Fui sempre optimista, talvez por já ter presenciado algumas recessões e crises graves. E por muita responsabilidade que tenham as autoridades europeias, o Banco Central Europeu, o Fundo Monetário Internacional e todos os organismos internacionais, continuamos a ser nós, em última análise, os donos das nossas próprias decisões. Serão as empresas que nos tirarão desta crise, com a ajuda dos governos, claro, mas, se esta última não for dada, será assim em qualquer dos casos.

É comum afirmar-se que toda a sociedade está a sofrer uma crise de valores. Servirão estes tempos de austeridade para corromper ainda mais estes valores perdidos ou, optimisticamente, poderá servir para os fazer ressurgir?
Bem, os valores de que necessitamos agora, depois da crise financeira e da recessão, são precisamente os valores da austeridade: não gastar o dinheiro que não temos, sermos prudentes nas nossas decisões, saber atender às necessidades dos outros, viver as nossas responsabilidades como cidadãos e como empresários,… E parece-me que é isso o que estamos a fazer. Claro que podemos enganar-nos e tentar regressar aos anos da euforia, do dinheiro fácil e do “vale tudo”. Mas parece-me que as nossas sociedades estão a aprender a lição.

Por último, mas não menos importante, que conselhos daria ou a que exemplos recorreria para que o mundo empresarial se convença que é, mais do que nunca, necessário promover não só a ética na teoria, mas na prática?

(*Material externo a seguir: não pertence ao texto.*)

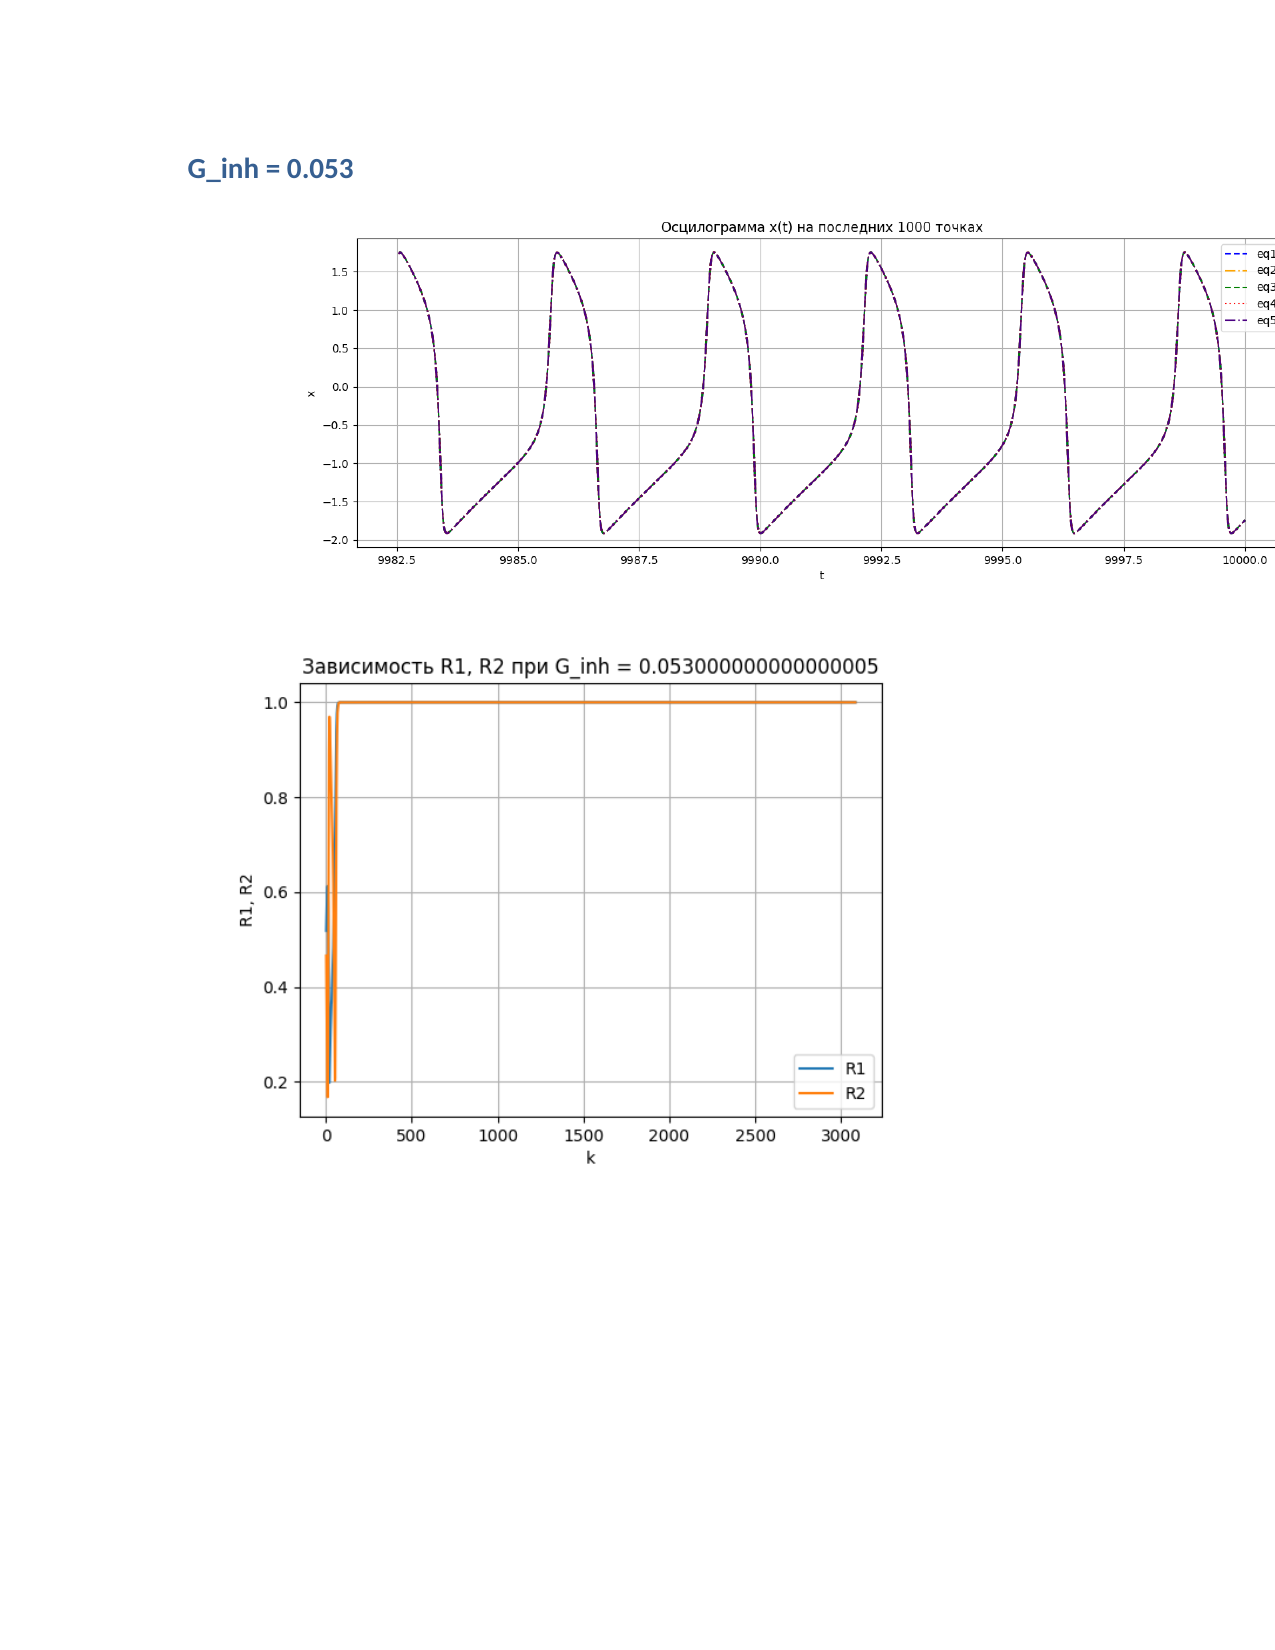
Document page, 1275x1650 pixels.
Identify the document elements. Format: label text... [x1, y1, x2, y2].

Ser ético não é um valor acrescentado para empresas com sucesso, como é o caso, por exemplo, da filantropia ou de acções socialmente responsáveis. É, sim, agir bem. Um gestor ético é um gestor excelente: não existe outra solução. Isto não nos imuniza perante a crise: se os bancos não concederem crédito, ou os clientes não pagarem, a empresa terá um futuro difícil, mesmo que seja muito ética. Mas, inclusivamente nessas situações, o dirigente ético irá descobrir outras realidades, terá em consideração outras alternativas e será capaz de encontrar outras soluções.